The created files would be antibodyselection_mutdiffsel.txt and antibodyselection_sitediffsel.txt.

Output

Running dms_diffselection will cause some descriptive output to be printed to standard output.

In addition, two files with the prefix outprefix are created (these files are overwritten if they already exist). These files are:

  • The *mutdiffsel.txt file gives the \(s_{r,x}\) values in a CSV file. These are sorted by \(s_{r,x}\) value. The site number and wildtype character are also indicated. Here are the first few lines of an example file:

    site,wt,mut,diffsel
    156,G,S,7.15912988065
    146,N,D,6.85510232461
    157,K,S,6.78492241017
    159,S,D,6.61445818152
    153,S,K,6.55644791926
    153,S,I,6.45786904581
    158,S,A,6.31170638356
    

    In these files, the entry for \(x\) equal to the wildtype character is always NaN (not a number). So for instance, given the data above, we would also have entries like:

    156,G,G,NaN
    146,N,N,NaN
    

    In addition, if --mincounts is set to something other than zero, then there may be mutations for which an \(s_{r,x}\) value cannot be computed. In that case, that value is also reported as NaN (not a number) in this output file.
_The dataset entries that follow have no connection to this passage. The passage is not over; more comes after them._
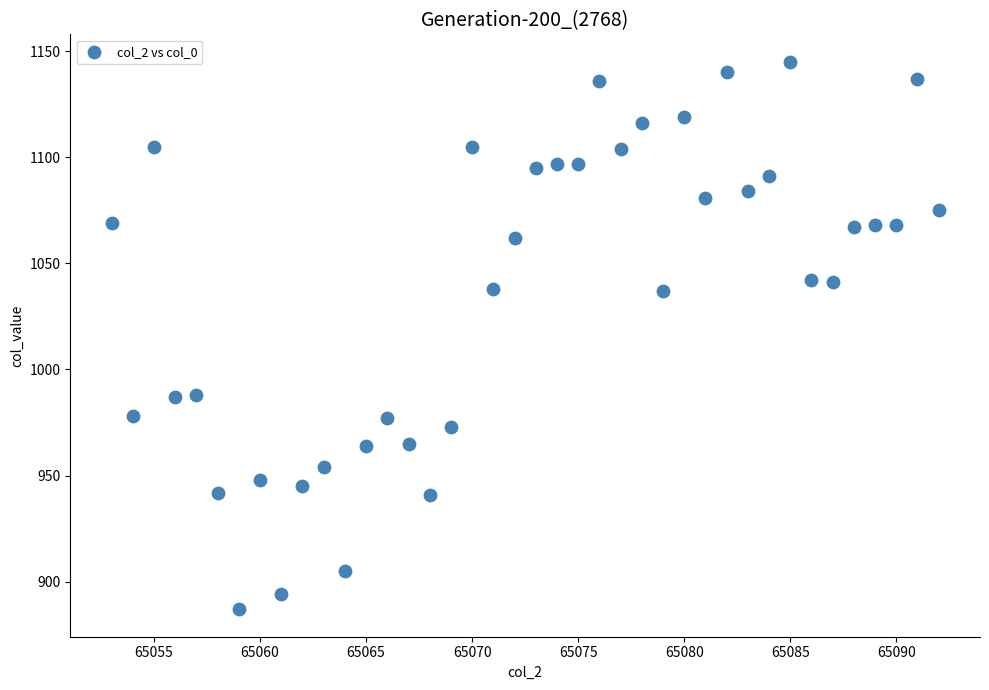

What is the range of Y values (max minus min)?

258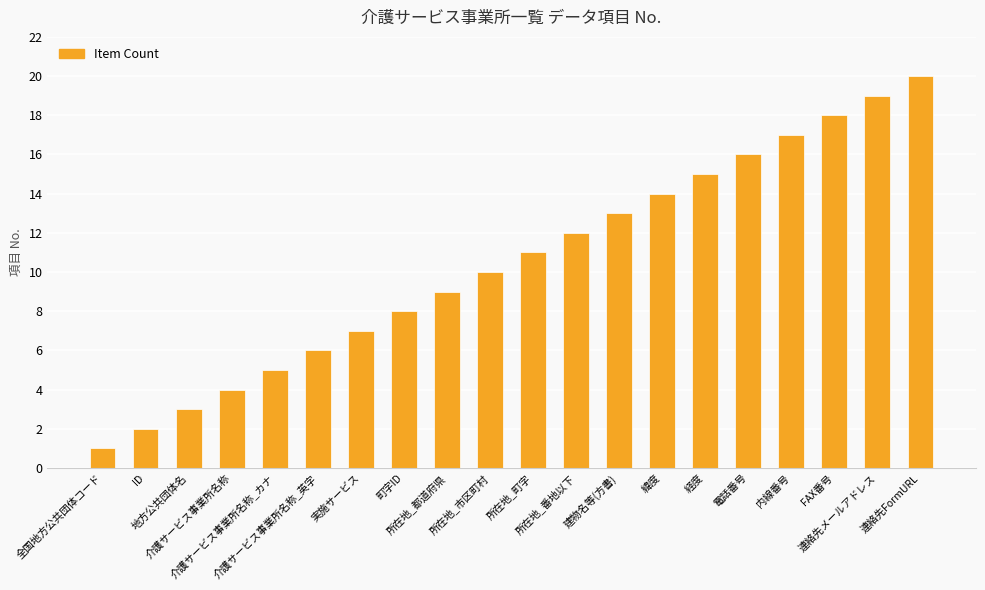

List the labels in order of value, largest first.

連絡先FormURL, 連絡先メールアドレス, FAX番号, 内線番号, 電話番号, 経度, 緯度, 建物名等(方書), 所在地_番地以下, 所在地_町字, 所在地_市区町村, 所在地_都道府県, 町字ID, 実施サービス, 介護サービス事業所名称_英字, 介護サービス事業所名称_カナ, 介護サービス事業所名称, 地方公共団体名, ID, 全国地方公共団体コード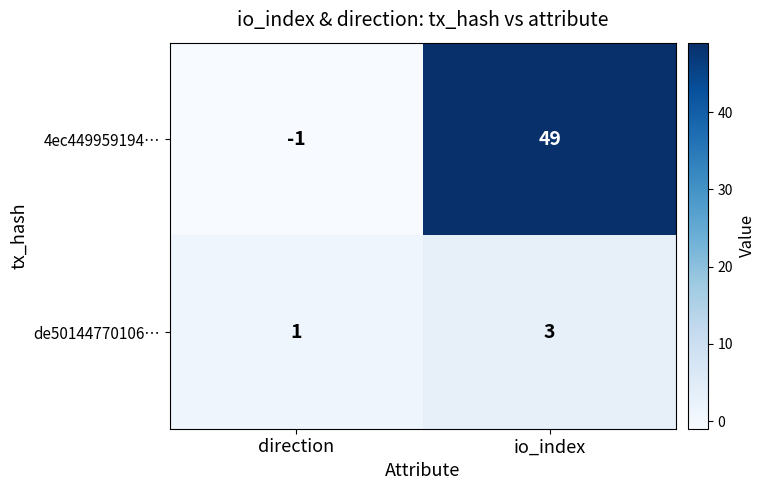

At direction, list the series in order from smallest to largest.

4ec449959194…, de50144770106…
  • *sitediffsel.txt file summarizes total differential selection on each site. It provides three summary statistics:

    • abs_diffsel is the sum of the absolute values of the selection on all mutations at the site, and so is a measure of the total selection at this site. It is computed as \(\sum_x \left|s_{r,x}\right|\).
    • positive_diffsel is a sum of the values of positively selected mutations at a site, and so is a measure of the total selection for favorable mutations at this site. It is computed as \(\sum_x \max\left(0, s_{r,x}\right)\).
    • negative_diffsel is a sum of the values of negatively selected mutations at a site, and so is a measure of the total selection against mutations at this site. It is computed as \(\sum_x \min\left(0, s_{r,x}\right)\).

    The file gives all three of these quantities for each site, sorted by abs_diffsel. Here are the first few lines of an example file:

    site,abs_diffsel,positive_diffsel,negative_diffsel
    157,92.5132004464,92.5132004464,0.0
    153,85.7023127899,84.7159706476,-0.986342142299
    136,56.4005369298,56.3664732104,-0.0340637194023
    158,56.3773123754,56.3773123754,0.0
    156,56.0690809464,56.0690809464,0.0
    175,31.899455678,3.79784216691,-28.1016135111
    

    Note that if --mincounts is not 0, then some of the \(s_{r,x}\) values may be NaN (not a number). In that case, any characters \(x\) that do not have a value for the \(s_{r,x}\) value do not contribute to the sums used to define abs_diffsel, positive_diffsel, and negative_diffsel above (in other words, they are counted as if the differential selection for character \(x\) is 0). If all characters have a differential selection of NaN, then the three summed values shown in this output file are NaN as well.

These output files are in a form where they can directly read into pandas data frames via that package’s read_csv function.

You can visualize the *mutdiffsel.txt files with dms_logoplot.